Let's not pretend that a slick lobbyist hired by vested interests to talk to representatives with no money changing hands is comparable to the stuff that goes down in high corruption countries, where there's literally briefcases full of cash given to politicians.
> “…it was publicly disclosed that Boehner in the last week of June 1995 walked around the House floor delivering six or more of the Brown & Williamson Tobacco Corp. PAC checks.
> “in the same week Boehner was giving out the checks on the House floor, the House Appropriations Committee met in its room in the Rayburn House Office Building and voted down (17 to 30) an amendment that would have ended the government's price support program for tobacco. Seven Appropriations Committee members each had received a $500 check from Brown & Williamson's PAC, including one for the committee chairman, Rep. Bob Livingston (R-La.).”
This kind of activity seems to refute the “objective difference” you’re imagining.
2. 500, even in 1995, is a token amount of money to the representatives. I highly doubt they changed their vote for that little money.
The point that I and several others have made is that what “low corruption” often corresponds to is that corruption has been legalized in various ways.
Re the amount, the fact that it’s a token is kind of the point in those cases. It’s a public display and reminder to everyone where their campaign funding is coming from. Other amounts are often donated at other times, and larger amounts may come from other companies in the same industry. They didn’t change their vote for those specific checks, it’s more like a reminder that the vote that had already been bought was coming up.

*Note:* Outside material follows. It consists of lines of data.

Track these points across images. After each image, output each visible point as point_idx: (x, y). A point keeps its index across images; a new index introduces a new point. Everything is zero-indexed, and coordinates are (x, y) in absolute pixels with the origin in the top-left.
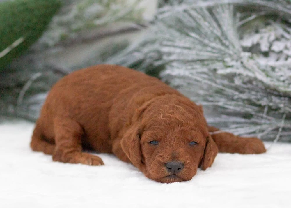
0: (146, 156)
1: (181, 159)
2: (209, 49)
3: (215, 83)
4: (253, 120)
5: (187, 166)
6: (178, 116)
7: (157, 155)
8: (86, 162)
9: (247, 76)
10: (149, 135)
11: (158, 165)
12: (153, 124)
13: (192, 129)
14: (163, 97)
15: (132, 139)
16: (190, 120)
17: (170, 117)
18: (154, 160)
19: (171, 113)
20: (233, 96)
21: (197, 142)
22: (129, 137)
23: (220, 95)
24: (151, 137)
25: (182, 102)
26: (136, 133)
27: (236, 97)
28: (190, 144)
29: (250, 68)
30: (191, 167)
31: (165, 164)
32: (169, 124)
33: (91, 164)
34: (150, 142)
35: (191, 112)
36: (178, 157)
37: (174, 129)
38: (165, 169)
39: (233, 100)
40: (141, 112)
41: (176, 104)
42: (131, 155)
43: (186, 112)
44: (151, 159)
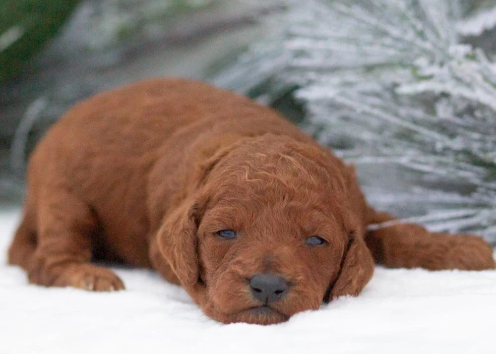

Their tactics apparently worked on you to make you inclined to ignore the exact kind of blatant corruption you had just been criticizing. It’s not “low corruption”, it’s corruption that’s apparently less easy for many people to recognize.
In the post-soviet countries (many of them now in EU), you can't imagine how much you can "get done" by "gifting" the right person a bottle of their favourite poison - which costs a token amount by almost any standard (like, high school pocket money).
My point is that these are two names for the same thing, an attempt to justify the "rules for you but not for us" on the moral spectrum. Microsoft can launder open source code with generative AI, but don't you dare even look at their sources.
Same shit, dressed pretty.
That's just a make-up, parfumerie on top of the same exact concept: use money in some way to corrupt decision making.
Just because in some countries it's done with a veneer of legitimacy, in a way that doesn't look as dirty and disgusting as "those other over there with their dirty hands full of bags of money", it's just corruption with a façade of high-class. It's still the same thing, just has more layers of indirection and make-up on top.
> The CPI measures perception of corruption due to the difficulty of measuring absolute levels of corruption
So the difference consists primarily in perception, the slickness of it all as you put it? How well we can hide corruption with a facade of legality and civility. Somehow the crude briefcase full of cash feels more honest and direct.